Die Schülerin Kokoro hat Angst, in die Schule zu gehen und bekommt allein beim Gedanken daran starke Bauchschmerzen.
Eines Tages, als sie wieder einmal lieber zuhause bleibt, beginnt der Spiegel in ihrem Zimmer zu leuchten. Als Kokoro näher tritt und den Spiegel berührt, wird sie hineingezogen und findet sich umgehend auf dem Burghof des titelgebenden einsames Schlosses wieder.

Dort begegnet sie nicht nur einem seltsamen Mädchen, das eine Wolfsmaske trägt, sondern auch sechs weiteren Jugendlichen, die ebenfalls durch leuchtende Spiegel an diesen Ort gekommen sind.

Durch Ausführungen des maskierten Mädchens, das sich selbst Wolfskönigin nennt, erfahren alle, absichtlich hierher gebracht worden zu sein. In der Folge gelte es, einen Schlüssel zu einem versteckten Raum zu finden und die Möglichkeit zu erhalten, sich einen Wunsch zu erfüllen.

Soweit Beginn und Prämisse des neuen Animes von A-1 Pictures.
Der Film stammt aus dem Jahr 2022 und ist die Adaption eines Mangas, der wiederum auf einem Roman von 2017 beruht.
Mit einer Länge von 114 Minuten ist der Film nicht gerade kurz, wirkt aber konsequent packend, obwohl er sehr ruhig erzählt wird.

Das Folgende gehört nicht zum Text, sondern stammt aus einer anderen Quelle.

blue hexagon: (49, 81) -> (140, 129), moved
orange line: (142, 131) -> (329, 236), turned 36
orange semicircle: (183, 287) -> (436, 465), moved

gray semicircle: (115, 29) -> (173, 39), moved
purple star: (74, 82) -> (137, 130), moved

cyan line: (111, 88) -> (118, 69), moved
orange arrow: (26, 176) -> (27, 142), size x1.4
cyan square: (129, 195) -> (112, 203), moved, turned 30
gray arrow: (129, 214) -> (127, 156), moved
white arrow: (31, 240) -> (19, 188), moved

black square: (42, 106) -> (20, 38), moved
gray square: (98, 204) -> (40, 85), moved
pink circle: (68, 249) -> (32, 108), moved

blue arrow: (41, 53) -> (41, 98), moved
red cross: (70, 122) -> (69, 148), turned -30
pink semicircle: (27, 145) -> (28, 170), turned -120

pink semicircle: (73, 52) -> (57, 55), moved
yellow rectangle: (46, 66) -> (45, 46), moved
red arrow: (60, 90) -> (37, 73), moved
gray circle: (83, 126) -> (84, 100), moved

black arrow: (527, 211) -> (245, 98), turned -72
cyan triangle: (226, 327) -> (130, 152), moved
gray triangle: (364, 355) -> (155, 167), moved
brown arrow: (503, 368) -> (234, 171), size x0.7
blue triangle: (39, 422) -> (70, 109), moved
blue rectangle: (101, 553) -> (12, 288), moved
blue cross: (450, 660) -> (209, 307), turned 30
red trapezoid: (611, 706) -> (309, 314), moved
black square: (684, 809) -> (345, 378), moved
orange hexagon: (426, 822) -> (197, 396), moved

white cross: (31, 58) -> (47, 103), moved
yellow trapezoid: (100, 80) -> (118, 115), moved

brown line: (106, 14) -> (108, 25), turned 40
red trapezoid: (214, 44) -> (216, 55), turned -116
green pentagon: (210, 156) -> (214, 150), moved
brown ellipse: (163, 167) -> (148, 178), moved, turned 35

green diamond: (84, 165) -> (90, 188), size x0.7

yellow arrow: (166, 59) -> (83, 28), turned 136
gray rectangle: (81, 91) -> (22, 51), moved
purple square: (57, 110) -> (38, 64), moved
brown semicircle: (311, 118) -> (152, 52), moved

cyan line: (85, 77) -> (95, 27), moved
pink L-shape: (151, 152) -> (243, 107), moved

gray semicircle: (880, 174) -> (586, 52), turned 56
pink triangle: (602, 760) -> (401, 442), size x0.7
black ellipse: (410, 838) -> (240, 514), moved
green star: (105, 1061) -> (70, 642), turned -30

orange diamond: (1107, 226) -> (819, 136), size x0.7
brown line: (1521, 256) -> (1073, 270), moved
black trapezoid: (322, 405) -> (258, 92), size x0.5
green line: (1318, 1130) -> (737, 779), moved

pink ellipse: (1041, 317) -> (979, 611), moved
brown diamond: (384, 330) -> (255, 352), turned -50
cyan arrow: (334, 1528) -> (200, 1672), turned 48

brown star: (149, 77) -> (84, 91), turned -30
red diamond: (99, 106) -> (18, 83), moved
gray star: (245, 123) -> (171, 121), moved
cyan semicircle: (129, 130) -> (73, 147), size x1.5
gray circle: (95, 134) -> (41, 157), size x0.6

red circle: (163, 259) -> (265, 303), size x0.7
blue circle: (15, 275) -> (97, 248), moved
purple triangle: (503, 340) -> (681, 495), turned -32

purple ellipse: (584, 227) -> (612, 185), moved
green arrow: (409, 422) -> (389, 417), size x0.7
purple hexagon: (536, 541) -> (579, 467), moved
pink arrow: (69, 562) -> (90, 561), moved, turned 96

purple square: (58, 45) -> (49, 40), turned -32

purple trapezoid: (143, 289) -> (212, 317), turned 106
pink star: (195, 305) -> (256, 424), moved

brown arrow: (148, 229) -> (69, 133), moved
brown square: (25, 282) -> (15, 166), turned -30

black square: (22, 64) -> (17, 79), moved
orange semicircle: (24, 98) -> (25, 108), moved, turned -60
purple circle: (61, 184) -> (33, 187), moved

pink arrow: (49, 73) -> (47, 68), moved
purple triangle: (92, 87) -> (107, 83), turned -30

Lonely Castle in the Mirror weigert sich, ausschweifende Erklärungen zu geben. Über weite Strecken hat das Publikum kaum eine andere Wahl, als zu verfolgen, was diesseits und jenseits des Spiegels geschieht. Dabei ist es nicht so, dass die Figuren und mit ihnen die Zuschauer*innen einer detaillierten Fantasiewelt gegenüberstehen, wie es in einem Miyazaki-Abenteuer der Fall wäre.
Lonely Castle in the Mirror ist eine zutiefst minimalistisch angelegte Erzählung, die sich vor allem auf die Figurenzeichnung stützt und die Umwelt in mehrfacher Hinsicht weitgehend außen vor lässt.
Das Schloss selbst steht nämlich einerseits isoliert auf einem Felsen inmitten eines riesigen Meeres, andererseits scheint es selbst komplett unerheblich und bedeutungslos zu sein.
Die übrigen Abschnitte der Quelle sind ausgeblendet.